Monthly Archives: July 2026

Film Favorites: Losing Ground

When artist Victor (Bill Gunn) convinces his wife Sara (Seret Scott) to adjourn to an upstate idyll for the summer, he has in mind a pastoral image of personal rejuvenation. While Sara agrees, this form of escape is far different from the hermetic, principled solitude she seeks to work on her summer research while on sabbatical from her yearly teaching engagements as a New York City philosophy professor. The contrast between Sara’s Apollonian formalism and Victor’s Dionysian overflow is immediately apparent in Kathleen Collins’s Losing Ground, but it is as quickly foiled. While Sara initially appears standoffish and aloof in the manner of an impartial academic, her self-governed demeanor soon reveals a roving spirit, a mind as unquiet as it is carefully controlled, and as passionate, in as many registers, as her husband, even though she works overtime to transpose her irritations into a more analytic idiom. She is presently researching an essay or two on the philosophical discourse of “ecstatic experience,” which obviously disappoints her actress mother Leila (Billie Allen), who resonates more with Victor’s emotional vision-quest.
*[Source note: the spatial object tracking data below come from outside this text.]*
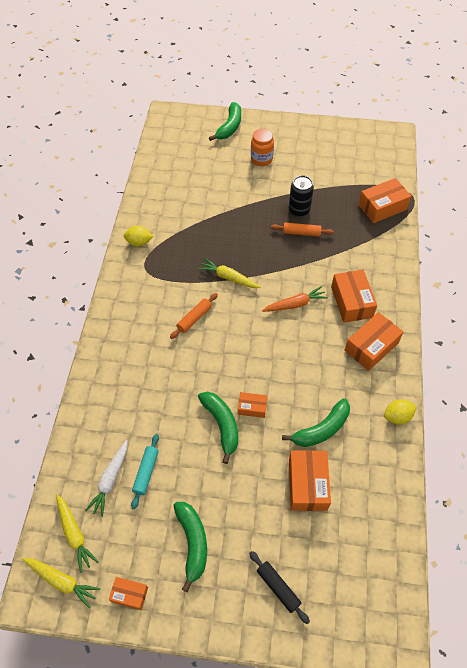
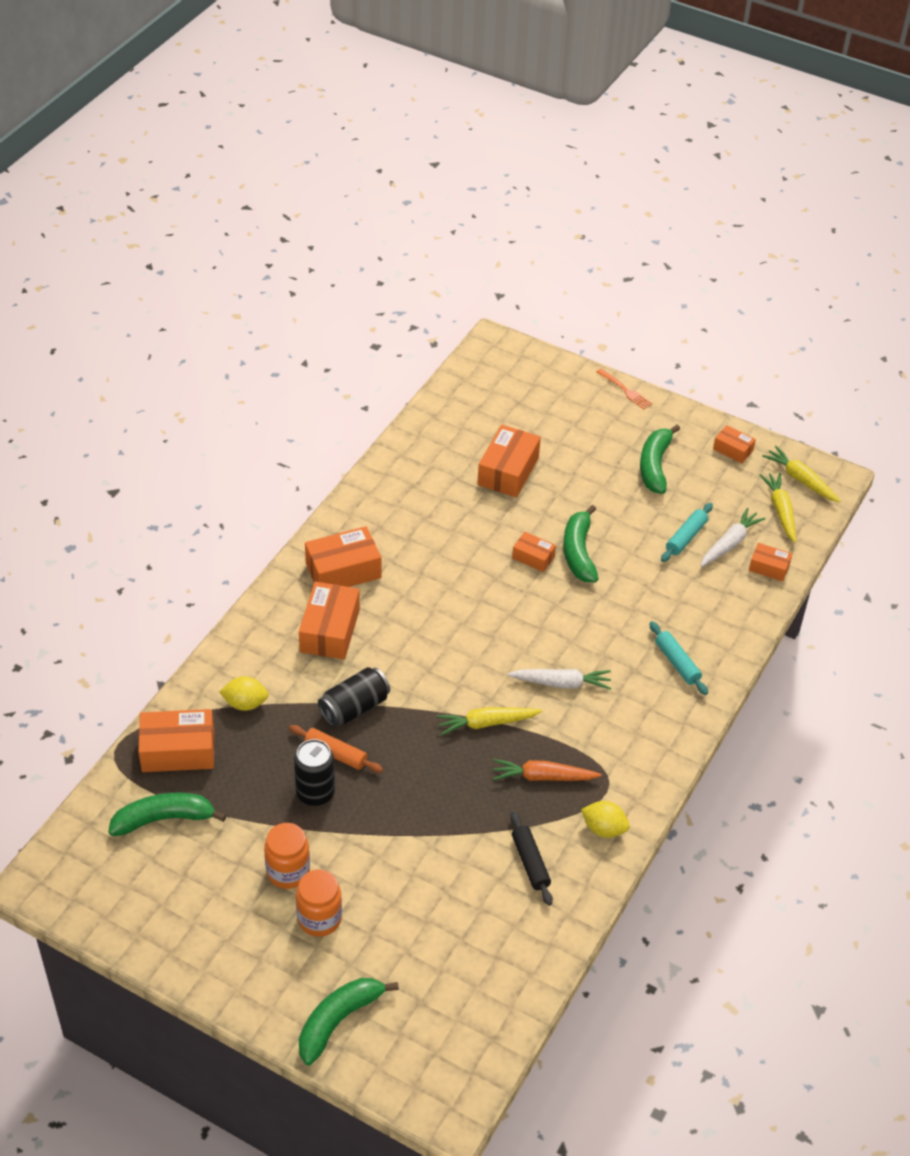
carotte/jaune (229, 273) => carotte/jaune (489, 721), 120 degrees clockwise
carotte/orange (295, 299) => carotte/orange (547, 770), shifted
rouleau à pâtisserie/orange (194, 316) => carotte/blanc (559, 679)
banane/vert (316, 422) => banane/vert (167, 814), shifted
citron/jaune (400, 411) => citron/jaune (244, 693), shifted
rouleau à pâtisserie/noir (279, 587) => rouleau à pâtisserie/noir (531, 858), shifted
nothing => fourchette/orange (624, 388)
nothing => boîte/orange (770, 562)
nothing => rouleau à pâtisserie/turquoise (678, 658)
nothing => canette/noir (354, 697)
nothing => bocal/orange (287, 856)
But Collins’s screenplay is supple enough to offer the characters as both abstract typologies and living humans, already a category-confounding suggestion that the modes of experience the couple seem to live by are, in fact, fluid guidelines for organizing everyday experience rather than strict regimens that must be upheld. Without denying Victor’s interest in ecstasy, Collins also catches Victor’s subtle arrogance and dismissive celebration of emotion over philosophy, recognizing that his impatience with Sara’s analytical abstraction is also its own conceptual flattening, just as Sara’s mental enclosure, despite her skepticism about emotion, attempts its own mode of ecstatic transcendence.

Neither character finds their attempts consummatory. Each encounters another than troubles their assumptions. Victor becomes infatuated with Celia Cruz (Maritza Rivera), an ostensible muse whose bodily presence disrupts his stated desire to search for “pure” abstract form and escape the prison of representational art. Gunn understands that Victor’s elated demeanor is tinged with frustration and confusion about the kind of art that channels the hypostasized idea of “purity” he is suddenly so invested in, just as Scott intuits that Sara’s ostensibly analytic demeanor belies her searching curiosity and disappointment. While she flirts with fellow academic Duke (Duane Jones), whose enigmatic demeanor seems to combine academia and bohemia, his capacity to fulfill her seems equally up in the air.

Kathleen Collins’ script, among the first written and directed by an African American for commercial release in the United States, is framed via frustrated attempts at communication, both apparent connections that give way to difference and presumed discrepancies that imply similitude. Celia, despite her burgeoning friendship with Victor, understands everyday existence in a way that he doesn’t, and she speaks with what she calls an “American” rhythm of speech that he seems aloof to. Despite Victor’s interest in her, he still exerts a self-conscious superiority of his own explanatory ability: “if she doesn’t know Wedgewood, there’s no way I can explain it,” he remarks, signaling a gap between them that figures him as the arbiter of something like intuitive human knowledge who seems to reduce her to an object, to count himself as part of an artistic elect. This is a declaration of intuition on his part, but it’s also a judgement about the anointed of which he wishes to be a part.